Sink             Cluster Name         <Ctrl-Pid>      [Members]
----             ------------         ----------      ---------
Cluster2          Cluster2            <0.7985.0>      ["10.60.77.10:9080"] (via 10.60.77.10:9080)

Set up Cluster2 → Cluster1 Connection (if bidirectional replication is desired)

Connect the Source to the Sink

From Cluster2, connect to the IP and port of Cluster1 with riak-repl connect <sink_ip>:<port>:

riak-repl connect 10.60.67.149:9080

View Your Active Connections

From Cluster2, view your active connections with riak-repl connections:

Sink             Cluster Name         <Ctrl-Pid>      [Members]
----             ------------         ----------      ---------
Cluster1          Cluster1            <0.4456.0>      ["10.60.67.149:9080"] (via 10.60.67.149:9080)
Note on connections

At this point, if you do not have connections, replication will not work. Check your IP bindings by running netstat -a on all nodes. You should see *:9080 LISTENING. If not, you have configuration problems.

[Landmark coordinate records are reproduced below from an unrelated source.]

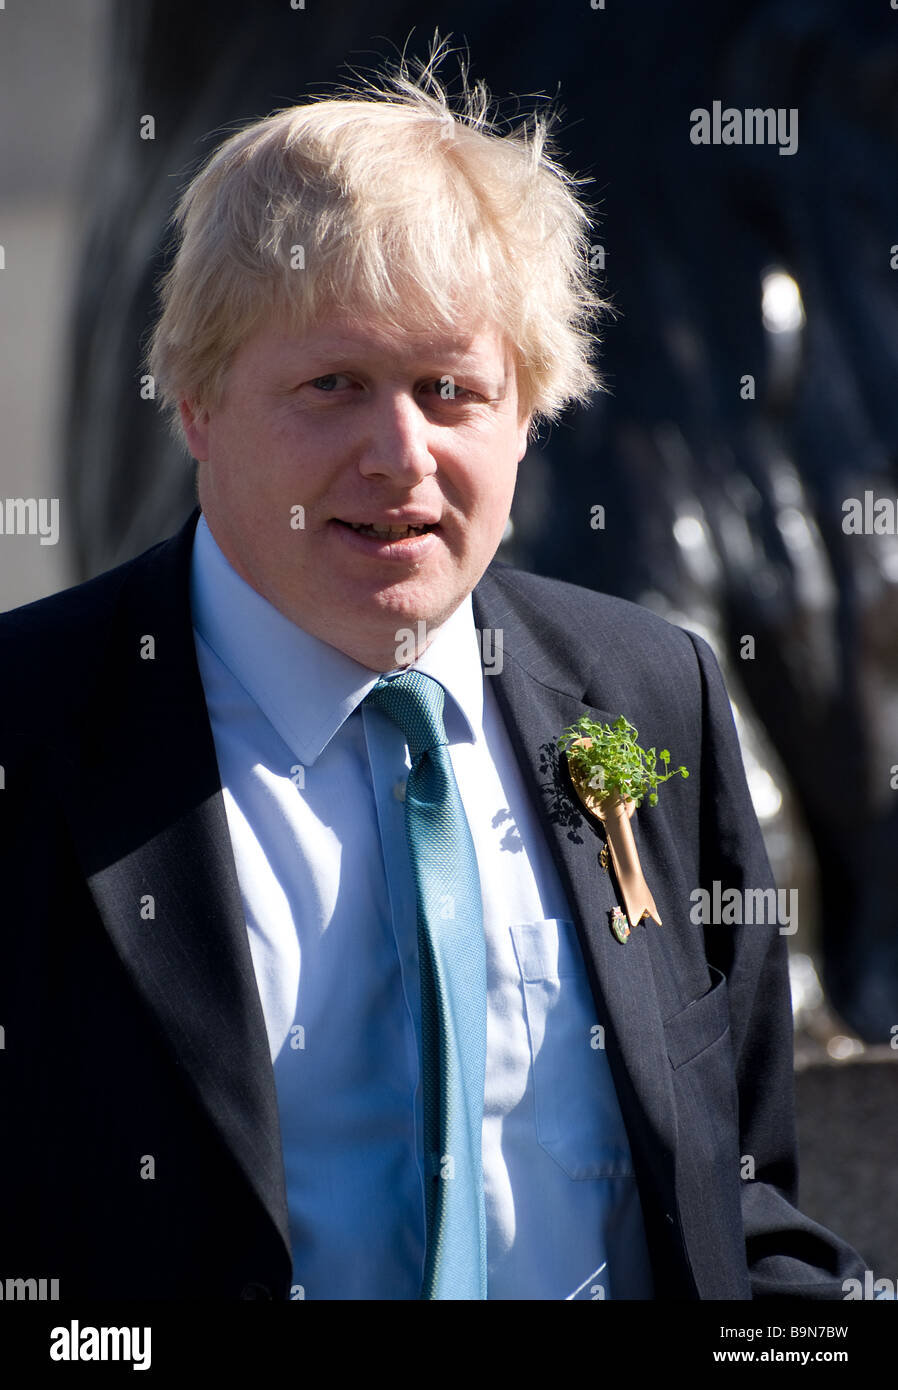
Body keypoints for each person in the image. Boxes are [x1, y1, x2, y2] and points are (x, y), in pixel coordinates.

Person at [0, 49, 868, 1300]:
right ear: (196, 405)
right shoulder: (32, 728)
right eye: (333, 385)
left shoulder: (653, 693)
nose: (399, 454)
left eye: (450, 389)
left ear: (529, 413)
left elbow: (742, 1220)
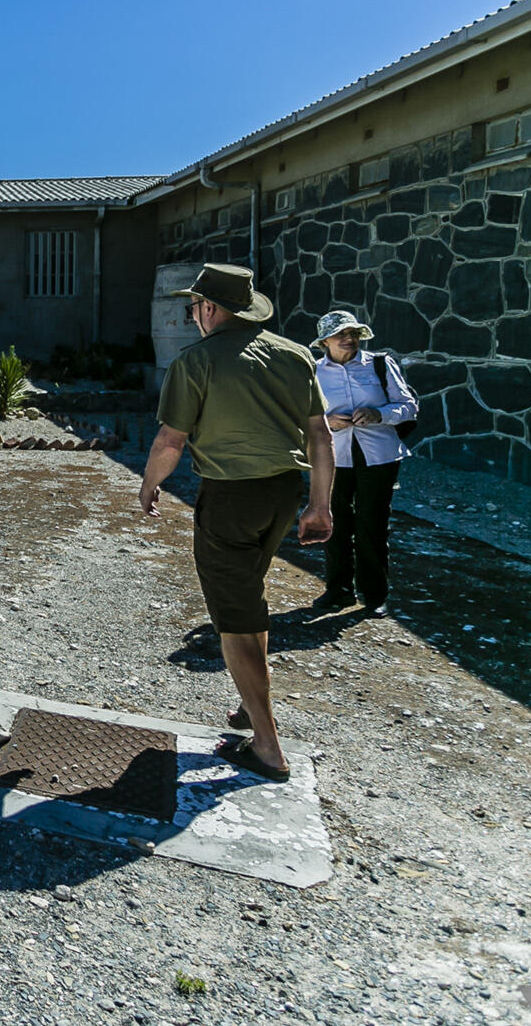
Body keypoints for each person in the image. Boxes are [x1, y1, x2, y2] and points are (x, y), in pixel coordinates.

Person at [138, 264, 336, 785]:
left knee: (235, 618)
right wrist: (320, 505)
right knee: (250, 597)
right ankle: (251, 711)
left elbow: (170, 442)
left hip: (230, 497)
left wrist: (149, 484)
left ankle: (268, 749)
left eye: (195, 307)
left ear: (208, 309)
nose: (193, 315)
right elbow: (320, 435)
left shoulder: (197, 361)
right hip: (281, 494)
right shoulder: (294, 355)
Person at [311, 309, 419, 614]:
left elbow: (408, 407)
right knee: (335, 524)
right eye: (342, 334)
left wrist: (379, 414)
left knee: (372, 524)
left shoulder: (380, 365)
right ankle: (338, 591)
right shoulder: (313, 372)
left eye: (354, 334)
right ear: (325, 342)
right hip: (332, 457)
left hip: (380, 456)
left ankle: (374, 596)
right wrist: (327, 421)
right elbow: (299, 416)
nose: (350, 339)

Enable Realtime Replication

From Cluster1, run riak-repl realtime enable <clustername> to start queuing updates on Cluster1 for replication:

riak-repl realtime enable Cluster2

Also on Cluster1, run riak-repl realtime start <clustername> to establish connectivity from Cluster1 to Cluster2 to push queued updates:

riak-repl realtime start Cluster2

To enable bidirectional replication, do the reverse from Cluster2. Once this is done, bidirectional replication should be operating.

More information

For a full list of commands, you may enter riak-repl to see full instructions on usage, or check the Operations documentation.